Quello che i francesi chiamano radio moquette e che si potrebbe tradurre, in italiano, con gossip sotterraneo, è positivo o negativo all’interno di una società, soprattutto quando a farlo è il capo? Mi è capitato alcune volte, nelle diverse aziende in cui ho lavorato, di ricevere una telefonata del mio capo che mi raccontava, in via del tutto confidenziale, di aver saputo da qualcuno non meglio identificato che uno dei miei collaboratori non si trovava bene o aveva qualche problema. Una telefonata di questo tipo ha sempre un doppio fine (nessuno dei quali è positivo): da un lato sottolineare che io non mi fossi accorta di questo malessere e, dall’altro, evidenziare il suo potere (ho più informazioni di te sul tuo team). Altre volte, invece, mi è capitato di venire a sapere di chiacchiere confidenziali tra colleghi durante le quali qualcuno della mia squadra si era aperto a commenti negativi o aveva evidenziato la sua voglia di cambiare ruolo, funzione o ufficio.
All’inizio, di fronte a queste situazioni, mi sentivo in colpa, quasi inadeguata al ruolo di capo. Provavo un senso di arrabbiatura per quello che mi era sfuggito e un po' di delusione per non essere riuscita a gestire, al meglio, le persone che tutti i giorni lavoravano con me. Come avevo fatto a non accorgermi di questo malessere nonostante tutto il tempo passato nello stesso ufficio a lavorare insieme? Ho sempre passato molto tempo con le risorse, dalle più junior alle più senior. Certo, non sono mai stata, per mia scelta, iper presente fuori ufficio come ad esempio per vedere tutte le partite di calcio insieme o partecipare a tutte le serate organizzate tra di loro, ma ho sempre pensato di essere piuttosto presente. Però, proprio durante quelle serate, si manifestava il malessere di qualcuno che mi veniva poi riferito.

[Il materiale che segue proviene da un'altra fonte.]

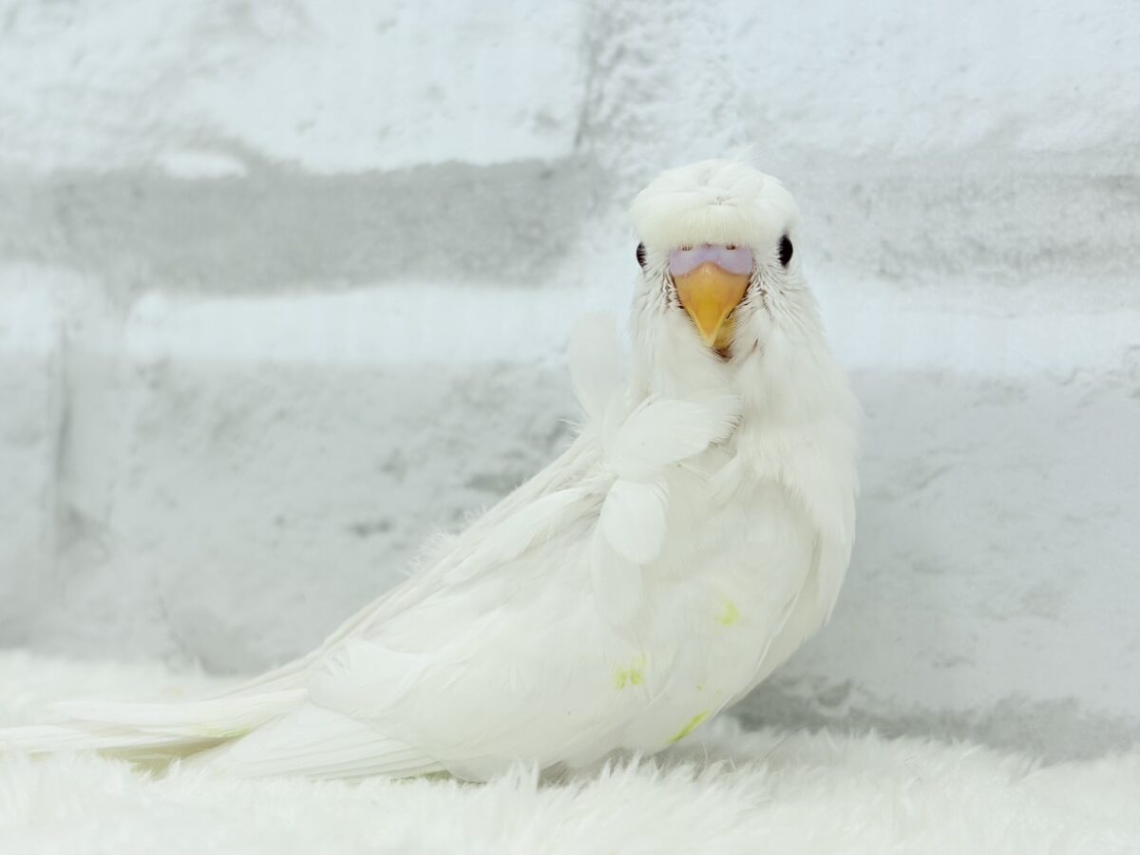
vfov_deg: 28.0
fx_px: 1713
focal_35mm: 52
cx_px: 570
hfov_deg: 36.8
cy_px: 428
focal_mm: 5.96
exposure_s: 1/100
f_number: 1.6
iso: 40
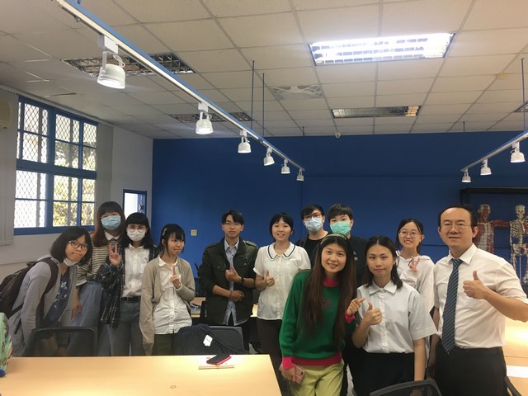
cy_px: 198
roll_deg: -1.2
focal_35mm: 29
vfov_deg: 48.2
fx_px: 442
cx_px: 264
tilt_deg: +2.3
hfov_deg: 61.7
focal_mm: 4.15
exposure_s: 1/30
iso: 50
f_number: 2.2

Quando avevo meno esperienza, stavo in attesa e lasciavo che il mio capo mi aiutasse a risolvere il problema. Davo sempre per scontato che quanto mi veniva detto fosse vero. Con il tempo, però, ho imparato ad approfondire e a chiedere approfondimenti. Banalmente, senza il nome della fonte, l’informazione ricevuta non aveva alcun valore, almeno per me. Non dimentichiamo, infatti, che nel rapporto con il proprio responsabile - indipendentemente dal ruolo ricoperto - la trasparenza deve essere un caposaldo.
Una volta resa nota la fonte, poi, è importante capire quanto sia attendibile. Come ha avuto quell’informazione? Per via diretta o indiretta? È stata una chiacchierata spontanea o “casualmente” provocata? Questi elementi, anche se sembrano di poco conto, cambiano non poco la valutazione. Una cosa, ad esempio, è dire spontaneamente «voglio cambiare ruolo/ufficio perché ho problemi a relazionarmi con X», un’altra - invece - è essere sollecitati a dire «mi piacerebbe, in futuro, lavorare anche nell’ufficio Y e fare un’esperienza in un’altra città».
E, volendo riassumere entrambe le situazioni appena descritte si potrebbero tradurre con «quella persona vuole cambiare ruolo/ufficio/città». Io penso che la chiave di tutto sia la fiducia, per il capo da parte dei collaboratori e per i collaboratori da parte del capo. Questo problema si pone soprattutto all’interno del tema legato alla comunicazione manageriale. L’unica domanda da porsi è: «Come il responsabile gestisce l’informazione ricevuta e come la fa circolare?”. Bisogna essere prudenti perché il gossip può avere un impatto significativo sulle performance, demotivare i collaboratori e alimentare frustrazione e arrabbiature che non fanno altro che rovinare il clima.